Spotlight on homelessness and housing

Local Gippsland service providers today attended a Latrobe Valley think tank with Shadow Minister for Housing Georgie Crozier and The Nationals Melina Bath, Member for Eastern Victoria Region.  Together they discussed issues surrounding homelessness and public housing in Gippsland in the lead into Homelessness Week 2018 which is themed ‘Ending Homelessness Together’.

Ms Bath invited Ms Crozier to the Latrobe Valley following the release of a parliamentary committee report into the Victorian Government’s Public Housing Renewal program and her ongoing discussions with local service providers.
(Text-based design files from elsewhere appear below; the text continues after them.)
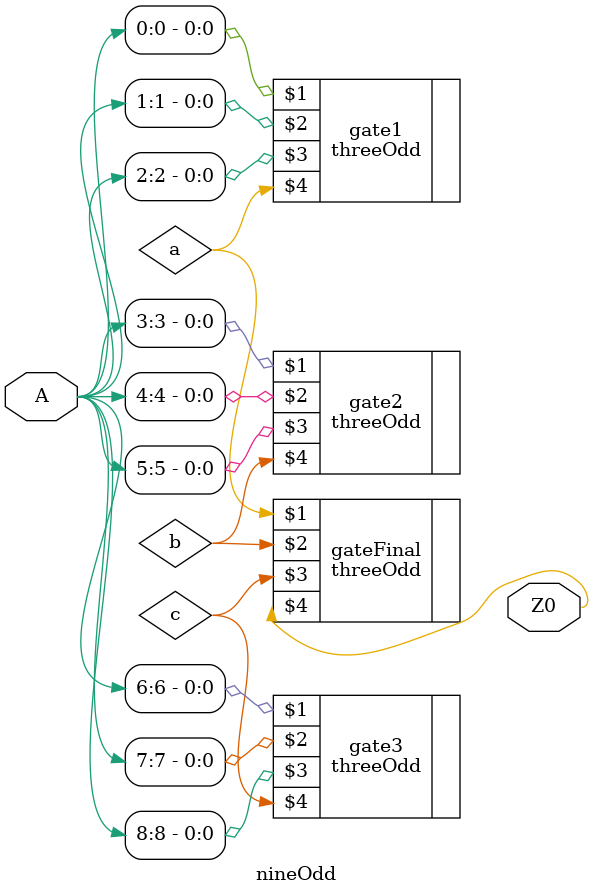
<source format=v>
module nineOdd(A,Z0);
input [8:0] A;
output Z0;
wire a,b,c;

threeOdd gate1(A[0],A[1],A[2],a);
threeOdd gate2(A[3],A[4],A[5],b);
threeOdd gate3(A[6],A[7],A[8],c);
threeOdd gateFinal(a,b,c,Z0);
endmodule

</source>
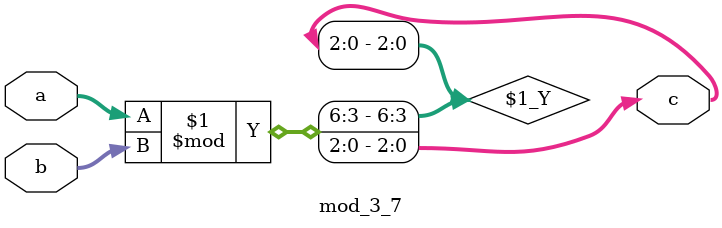
<source format=v>
module mod_3_7(a, b, c);
  input [2:0] a;
  input [6:0] b;
  output [2:0] c;

  assign c = a % b;

endmodule

</source>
Ms Bath said the issue of lengthy wait times in public housing and the strong link to homelessness poses a significant challenge for Gippsland’s most vulnerable and our local service providers.

“Homelessness in Gippsland looks very different to the rest of the state and is significantly influenced by the long wait for public housing, Latrobe-Gippsland’s high unemployment and a real shortage of available low cost rentals.”
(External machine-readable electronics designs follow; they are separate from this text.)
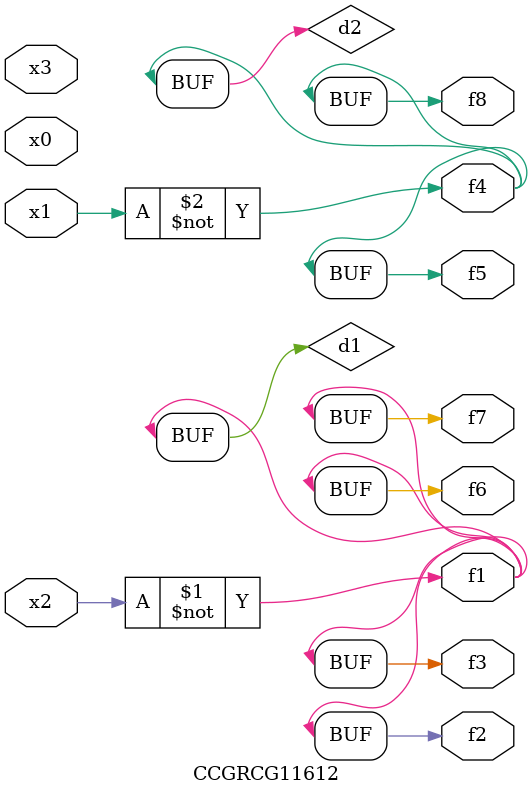
<source format=v>
module CCGRCG11612(
	input x0, x1, x2, x3,
	output f1, f2, f3, f4, f5, f6, f7, f8
);

	wire d1, d2;

	xnor (d1, x2);
	not (d2, x1);
	assign f1 = d1;
	assign f2 = d1;
	assign f3 = d1;
	assign f4 = d2;
	assign f5 = d2;
	assign f6 = d1;
	assign f7 = d1;
	assign f8 = d2;
endmodule

</source>
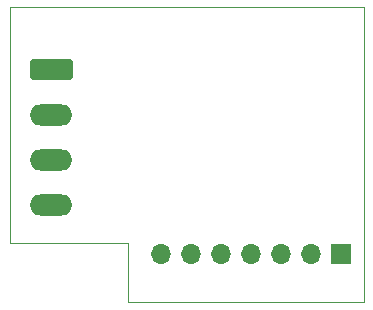
<source format=gbr>
%TF.GenerationSoftware,KiCad,Pcbnew,(5.1.8-0-10_14)*%
%TF.CreationDate,2020-11-29T00:29:28+01:00*%
%TF.ProjectId,FET_Driver,4645545f-4472-4697-9665-722e6b696361,rev?*%
%TF.SameCoordinates,Original*%
%TF.FileFunction,Soldermask,Bot*%
%TF.FilePolarity,Negative*%
%FSLAX46Y46*%
G04 Gerber Fmt 4.6, Leading zero omitted, Abs format (unit mm)*
G04 Created by KiCad (PCBNEW (5.1.8-0-10_14)) date 2020-11-29 00:29:28*
%MOMM*%
%LPD*%
G01*
G04 APERTURE LIST*
%TA.AperFunction,Profile*%
%ADD10C,0.050000*%
%TD*%
%ADD11O,3.600000X1.800000*%
%ADD12O,1.700000X1.700000*%
%ADD13R,1.700000X1.700000*%
G04 APERTURE END LIST*
D10*
X120000000Y-88000000D02*
X110000000Y-88000000D01*
X120000000Y-93000000D02*
X120000000Y-88000000D01*
X110000000Y-68000000D02*
X110000000Y-88000000D01*
X140000000Y-68000000D02*
X110000000Y-68000000D01*
X140000000Y-93000000D02*
X140000000Y-68000000D01*
X120000000Y-93000000D02*
X140000000Y-93000000D01*
D11*
%TO.C,J102*%
X113500000Y-84720000D03*
X113500000Y-80910000D03*
X113500000Y-77100000D03*
G36*
G01*
X111950000Y-72390000D02*
X115050000Y-72390000D01*
G75*
G02*
X115300000Y-72640000I0J-250000D01*
G01*
X115300000Y-73940000D01*
G75*
G02*
X115050000Y-74190000I-250000J0D01*
G01*
X111950000Y-74190000D01*
G75*
G02*
X111700000Y-73940000I0J250000D01*
G01*
X111700000Y-72640000D01*
G75*
G02*
X111950000Y-72390000I250000J0D01*
G01*
G37*
%TD*%
D12*
%TO.C,J101*%
X122760000Y-88950000D03*
X125300000Y-88950000D03*
X127840000Y-88950000D03*
X130380000Y-88950000D03*
X132920000Y-88950000D03*
X135460000Y-88950000D03*
D13*
X138000000Y-88950000D03*
%TD*%
M02*

</source>
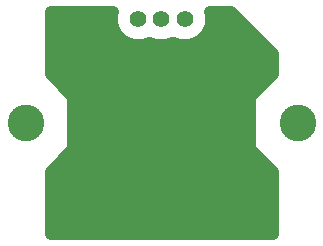
<source format=gbr>
G04 (created by PCBNEW (2013-may-18)-stable) date Вс 25 окт 2015 21:35:21*
%MOIN*%
G04 Gerber Fmt 3.4, Leading zero omitted, Abs format*
%FSLAX34Y34*%
G01*
G70*
G90*
G04 APERTURE LIST*
%ADD10C,0.00393701*%
%ADD11C,0.122047*%
%ADD12C,0.0551181*%
%ADD13C,0.0393701*%
G04 APERTURE END LIST*
G54D10*
G54D11*
X16060Y-10145D03*
X7005Y-10145D03*
G54D12*
X12303Y-6692D03*
X11515Y-6692D03*
X10728Y-6692D03*
G54D10*
G36*
X15243Y-13855D02*
X7822Y-13855D01*
X7822Y-11772D01*
X8579Y-11014D01*
X8579Y-9276D01*
X7822Y-8518D01*
X7822Y-6434D01*
X9897Y-6434D01*
X9862Y-6519D01*
X9862Y-6864D01*
X9993Y-7182D01*
X10237Y-7426D01*
X10555Y-7558D01*
X10899Y-7559D01*
X11122Y-7467D01*
X11342Y-7558D01*
X11687Y-7559D01*
X11909Y-7467D01*
X12130Y-7558D01*
X12474Y-7559D01*
X12793Y-7427D01*
X13037Y-7184D01*
X13169Y-6865D01*
X13169Y-6521D01*
X13133Y-6434D01*
X13834Y-6434D01*
X15243Y-7843D01*
X15243Y-8518D01*
X14485Y-9276D01*
X14485Y-11014D01*
X15243Y-11772D01*
X15243Y-13855D01*
X15243Y-13855D01*
G37*
G54D13*
X15243Y-13855D02*
X7822Y-13855D01*
X7822Y-11772D01*
X8579Y-11014D01*
X8579Y-9276D01*
X7822Y-8518D01*
X7822Y-6434D01*
X9897Y-6434D01*
X9862Y-6519D01*
X9862Y-6864D01*
X9993Y-7182D01*
X10237Y-7426D01*
X10555Y-7558D01*
X10899Y-7559D01*
X11122Y-7467D01*
X11342Y-7558D01*
X11687Y-7559D01*
X11909Y-7467D01*
X12130Y-7558D01*
X12474Y-7559D01*
X12793Y-7427D01*
X13037Y-7184D01*
X13169Y-6865D01*
X13169Y-6521D01*
X13133Y-6434D01*
X13834Y-6434D01*
X15243Y-7843D01*
X15243Y-8518D01*
X14485Y-9276D01*
X14485Y-11014D01*
X15243Y-11772D01*
X15243Y-13855D01*
M02*

</source>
The parliamentary committee report into the Victorian Government’s Public Housing Renewal program recently revealed the number of people on the Victorian Housing Register increased by about 1,500 people in the first three months of this year and highlighted there are now over 82,000 people, including 24,622 children seeking public housing.  The wait time for public housing can take anywhere between three months to several years.

“The problem of affordable rental housing in Latrobe Valley has dramatically worsened under the Andrews Labor Government.  Victoria’s population is growing, Latrobe Valley has the highest unemployment rate in regional Victoria and the cost of living continues to rise.  These growing pressures are continuing to impact housing and homelessness.

“Today we held productive discussions about public housing and homelessness and talked about promotion around Homelessness Week 2018.  We also covered the provision of important support services that included mental health, drug rehabilitation and domestic violence.

“We know the longer individuals or families experience homelessness the harder it is to end the situation due to worsening health and financial conditions.  Therefore it is important we work together as a community to achieve positive outcomes for local individuals and families,” said Ms Bath.